# Polecenie 1
W akapicie źródła zaczynającym się od słów „Marika88 ja też” jest cytat męża. Wypisz wszystko, co według tego cytatu on ma.
# Polecenie 2
Jak długo trwał romans opisany w źródle poniżej?
# Polecenie 3
Streść krócej akapit źródła zaczynający się od słów „Wiadomość o romansie męża”, zachowując jego główne fakty.

Kolejny temat Rado wiem że ma dziecko, Marika nie doczytałem. Ty zielonooka też masz ale drobna różnica. Ty byłaś w małżeństwie 26 lat, ile lat miały dzieci. Podejrzewam że naście lub w wieku dojrzałym. Postaw się w sytuacji tych których dzieci mają 4, 5, 6 .. lat. wtedy to już nie takie proste. Są ludzie mający dorosłe dzieci ratujący małżeństwa właśnie dla ich dobra. Moje miały 3 i 7 i w tym czasie były moją kotwicą. Nie ukrywam gdyby nie one małżeństwa by nie było. Od czegoś trzeba zacząć. Wiem że u Numlocka podobnie.
A to dlaczego nasi wiarołomni są z nami dlaczego walczyli. Myślę że jeszcze długo wielu z nas będzie zadawało sobie to pytanie.
trudno mi krótko ten rok podsumować. Numlock czytałam na bieżąco Twoją historię, jakże podobna pod wieloma czynnikami do mojej...
Marika88 ja też nie mogę wielu rzeczy zrozumieć. Gdy kłamał, że romans zakończył był najcudowniejszym mężem pod słońcem: może wypad do spa, romantyczne kolacje, winko - przez cały okres naszego związku tak się nie zachowywał. A jednocześnie mówił do niej: "powinienem być szczęśliwy: mam dzieci, psa, dom, samochód i żonę, której nie kocham a która mnie kocha."
Prześladują mnie te słowa.
Wiadomość o romansie męża była takim szokiem, że nawet nie wiem jak się o tym dowiedziałam. Chyba zobaczyłam coś w jego komórce, co potwierdziło moje przypuszczenia. Nie wiem, mam luki w pamięci. Potem już wszystko notowałam. Gdyby nie notatki, mogłabym sobie wmówić, że mi się to przyśniło.
Romans chyba nietypowy, trwał przez trzy miesiące i mimo możliwości seks tylko trzy razy przez pierwsze dwa tygodnie :szoook
W ogóle z tym romansem jest taka dziwna sprawa. Ja wiedziałam, że będzie romans, nawet wcześniej niż mój mąż wpadł na taki pomysł, tylko to jakoś do mnie nie docierało. Nie potrafiłam działać. Miał ktoś tak?
Odkrycie tego portalu spowodowało ocknięcie się z tego letargu. Podjęłam walkę. Na początek rozpoznanie sytuacji: dyktafon zawsze miał przy sobie jak wychodził z domu. Wiedzę miałam imponującą, nagrane każde ich słowo od pewnego momentu. Więc to nie były tylko domysły. Psychika zaczęła mi siadać. Działałam na bardzo wysokich obrotach. W nocy przegląd jego komórki (sądził, że ja blondynka, posiadająca jako telefon starego klawiszowca nie jestem w stanie nic sprawdzić na jego iphonie-więc nic nie kasował: ani skypa, ani FB, smsów
Wierzyłam, że mnie kocha - no przecież nie mógł się odkochać po nastu latach przez dwa tygodnie.

# Pokazane dane
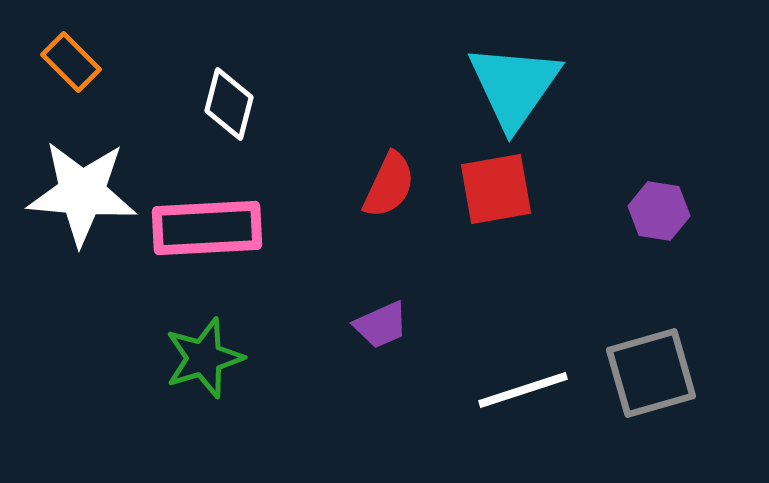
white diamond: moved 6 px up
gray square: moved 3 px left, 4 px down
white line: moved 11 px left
--
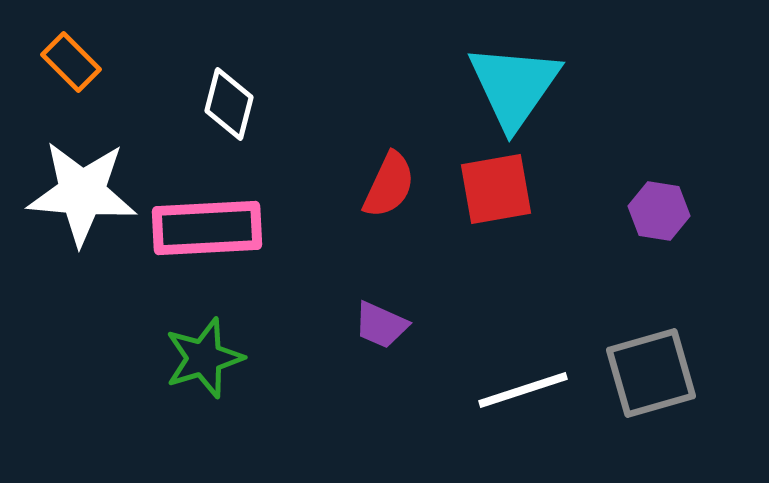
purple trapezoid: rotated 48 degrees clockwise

# Wynik ćwiczenia 1
dzieci, pies, dom, samochód, żona

# Wynik ćwiczenia 2
Trzy miesiące.

# Wynik ćwiczenia 3
Wiadomość o romansie męża była takim szokiem, że nie pamiętam, jak się o nim dowiedziałam. Chyba potwierdziło to coś w jego komórce. Potem wszystko notowałam, bo bez notatek mogłabym uznać, że to mi się przyśniło.